§ EXERCISE REQUIREMENTS: Return all the entries exactly, keeping pictures out.

═══ RECORDS SUPPLIED ═══

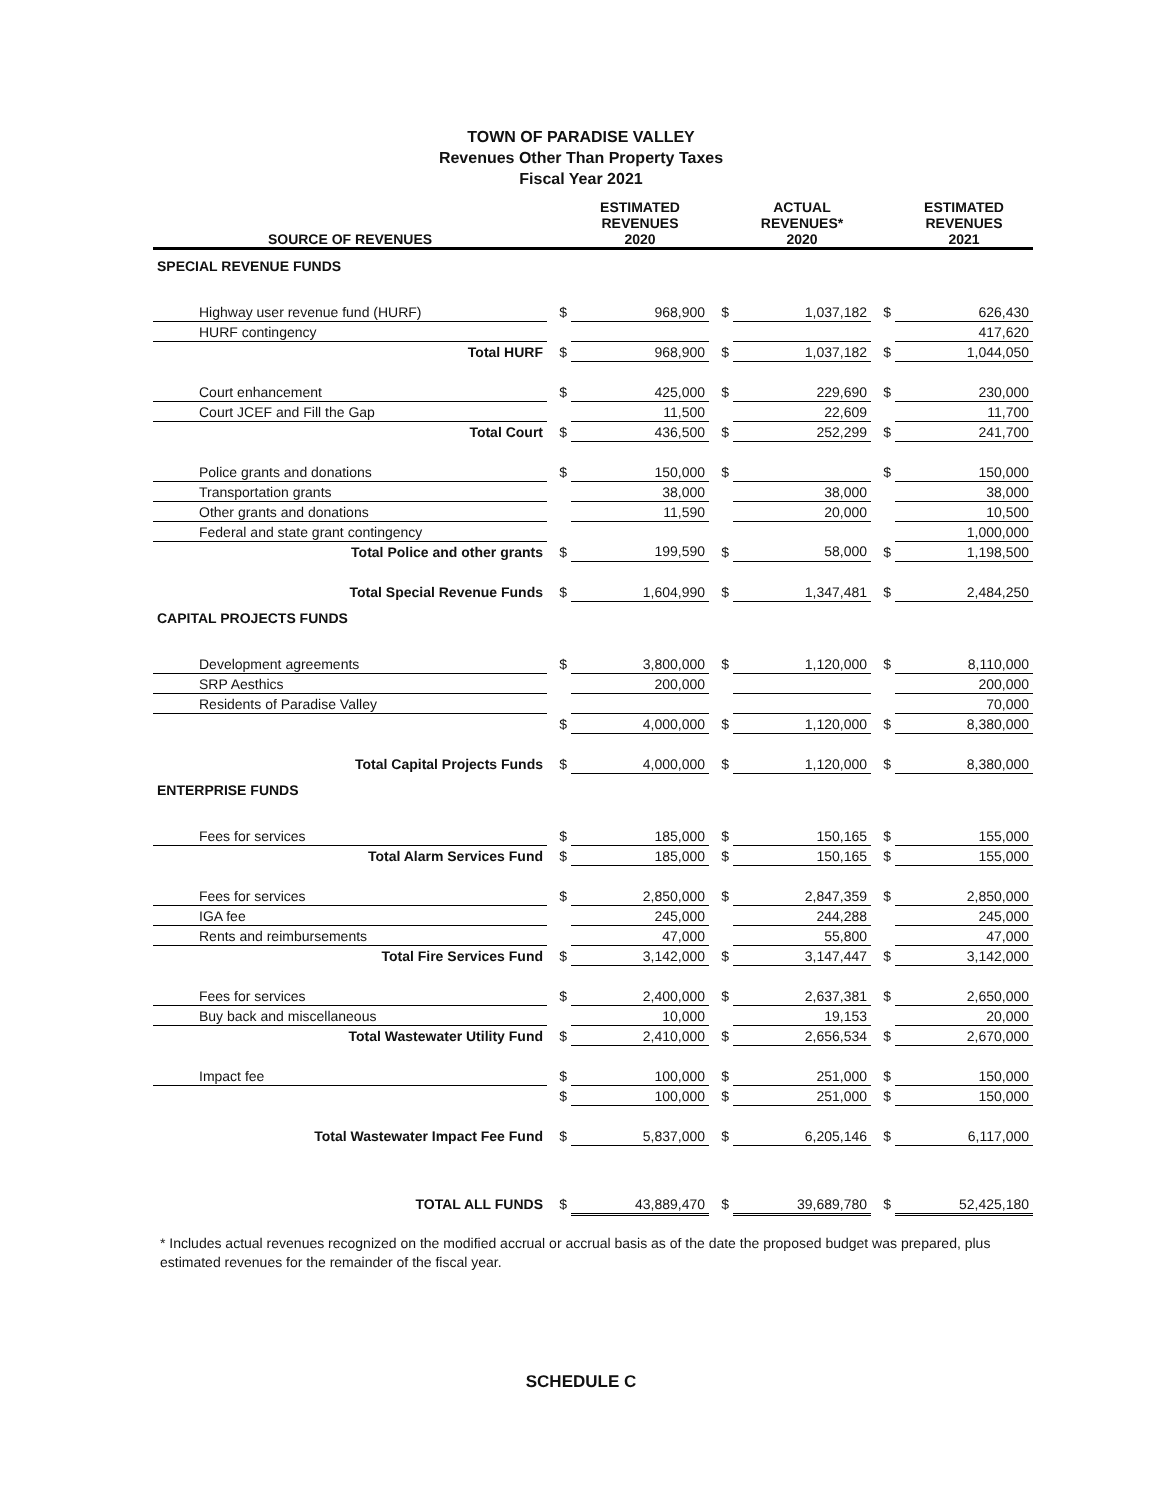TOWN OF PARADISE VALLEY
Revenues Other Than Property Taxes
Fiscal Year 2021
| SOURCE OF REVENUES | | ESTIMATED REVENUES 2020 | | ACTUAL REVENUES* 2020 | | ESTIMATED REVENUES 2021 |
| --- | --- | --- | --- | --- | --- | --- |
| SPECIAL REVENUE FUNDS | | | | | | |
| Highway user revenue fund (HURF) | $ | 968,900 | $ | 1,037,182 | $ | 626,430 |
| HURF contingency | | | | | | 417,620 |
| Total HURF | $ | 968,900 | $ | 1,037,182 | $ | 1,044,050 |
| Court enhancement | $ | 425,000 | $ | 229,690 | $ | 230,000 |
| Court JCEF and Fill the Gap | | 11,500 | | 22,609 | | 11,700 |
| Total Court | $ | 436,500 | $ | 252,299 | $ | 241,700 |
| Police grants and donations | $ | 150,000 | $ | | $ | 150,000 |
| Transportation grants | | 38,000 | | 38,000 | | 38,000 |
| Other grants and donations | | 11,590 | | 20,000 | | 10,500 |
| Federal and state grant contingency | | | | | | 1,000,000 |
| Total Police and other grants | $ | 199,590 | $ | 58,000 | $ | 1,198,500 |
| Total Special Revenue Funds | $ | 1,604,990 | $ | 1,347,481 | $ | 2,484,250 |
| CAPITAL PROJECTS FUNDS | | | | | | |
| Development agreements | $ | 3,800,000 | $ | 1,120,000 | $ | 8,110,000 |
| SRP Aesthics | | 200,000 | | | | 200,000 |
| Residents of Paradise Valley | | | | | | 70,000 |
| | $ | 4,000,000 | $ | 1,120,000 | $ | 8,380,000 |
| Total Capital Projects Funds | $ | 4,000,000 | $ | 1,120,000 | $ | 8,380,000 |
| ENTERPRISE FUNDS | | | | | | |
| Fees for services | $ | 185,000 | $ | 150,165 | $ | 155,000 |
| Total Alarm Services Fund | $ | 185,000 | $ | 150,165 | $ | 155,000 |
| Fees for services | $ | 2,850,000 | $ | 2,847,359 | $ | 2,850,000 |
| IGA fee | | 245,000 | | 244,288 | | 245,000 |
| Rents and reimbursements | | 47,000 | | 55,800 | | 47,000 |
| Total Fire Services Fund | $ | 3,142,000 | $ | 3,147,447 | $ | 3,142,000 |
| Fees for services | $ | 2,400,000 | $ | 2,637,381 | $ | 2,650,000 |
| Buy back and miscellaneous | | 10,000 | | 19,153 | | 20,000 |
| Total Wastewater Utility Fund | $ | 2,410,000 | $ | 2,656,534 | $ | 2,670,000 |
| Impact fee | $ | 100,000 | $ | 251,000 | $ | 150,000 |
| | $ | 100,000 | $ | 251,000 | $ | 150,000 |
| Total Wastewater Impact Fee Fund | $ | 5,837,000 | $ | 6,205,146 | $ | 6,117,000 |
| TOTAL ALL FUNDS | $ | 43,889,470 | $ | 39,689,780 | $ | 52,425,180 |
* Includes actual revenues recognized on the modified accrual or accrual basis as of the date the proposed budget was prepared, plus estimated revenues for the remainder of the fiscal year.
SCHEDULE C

═══

§ REPLY:
TOWN OF PARADISE VALLEY
Revenues Other Than Property Taxes
Fiscal Year 2021
| SOURCE OF REVENUES | | ESTIMATED REVENUES 2020 | | ACTUAL REVENUES* 2020 | | ESTIMATED REVENUES 2021 |
| --- | --- | --- | --- | --- | --- | --- |
| SPECIAL REVENUE FUNDS | | | | | | |
| Highway user revenue fund (HURF) | $ | 968,900 | $ | 1,037,182 | $ | 626,430 |
| HURF contingency | | | | | | 417,620 |
| Total HURF | $ | 968,900 | $ | 1,037,182 | $ | 1,044,050 |
| Court enhancement | $ | 425,000 | $ | 229,690 | $ | 230,000 |
| Court JCEF and Fill the Gap | | 11,500 | | 22,609 | | 11,700 |
| Total Court | $ | 436,500 | $ | 252,299 | $ | 241,700 |
| Police grants and donations | $ | 150,000 | $ | | $ | 150,000 |
| Transportation grants | | 38,000 | | 38,000 | | 38,000 |
| Other grants and donations | | 11,590 | | 20,000 | | 10,500 |
| Federal and state grant contingency | | | | | | 1,000,000 |
| Total Police and other grants | $ | 199,590 | $ | 58,000 | $ | 1,198,500 |
| Total Special Revenue Funds | $ | 1,604,990 | $ | 1,347,481 | $ | 2,484,250 |
| CAPITAL PROJECTS FUNDS | | | | | | |
| Development agreements | $ | 3,800,000 | $ | 1,120,000 | $ | 8,110,000 |
| SRP Aesthics | | 200,000 | | | | 200,000 |
| Residents of Paradise Valley | | | | | | 70,000 |
| | $ | 4,000,000 | $ | 1,120,000 | $ | 8,380,000 |
| Total Capital Projects Funds | $ | 4,000,000 | $ | 1,120,000 | $ | 8,380,000 |
| ENTERPRISE FUNDS | | | | | | |
| Fees for services | $ | 185,000 | $ | 150,165 | $ | 155,000 |
| Total Alarm Services Fund | $ | 185,000 | $ | 150,165 | $ | 155,000 |
| Fees for services | $ | 2,850,000 | $ | 2,847,359 | $ | 2,850,000 |
| IGA fee | | 245,000 | | 244,288 | | 245,000 |
| Rents and reimbursements | | 47,000 | | 55,800 | | 47,000 |
| Total Fire Services Fund | $ | 3,142,000 | $ | 3,147,447 | $ | 3,142,000 |
| Fees for services | $ | 2,400,000 | $ | 2,637,381 | $ | 2,650,000 |
| Buy back and miscellaneous | | 10,000 | | 19,153 | | 20,000 |
| Total Wastewater Utility Fund | $ | 2,410,000 | $ | 2,656,534 | $ | 2,670,000 |
| Impact fee | $ | 100,000 | $ | 251,000 | $ | 150,000 |
| | $ | 100,000 | $ | 251,000 | $ | 150,000 |
| Total Wastewater Impact Fee Fund | $ | 5,837,000 | $ | 6,205,146 | $ | 6,117,000 |
| TOTAL ALL FUNDS | $ | 43,889,470 | $ | 39,689,780 | $ | 52,425,180 |
* Includes actual revenues recognized on the modified accrual or accrual basis as of the date the proposed budget was prepared, plus estimated revenues for the remainder of the fiscal year.
SCHEDULE C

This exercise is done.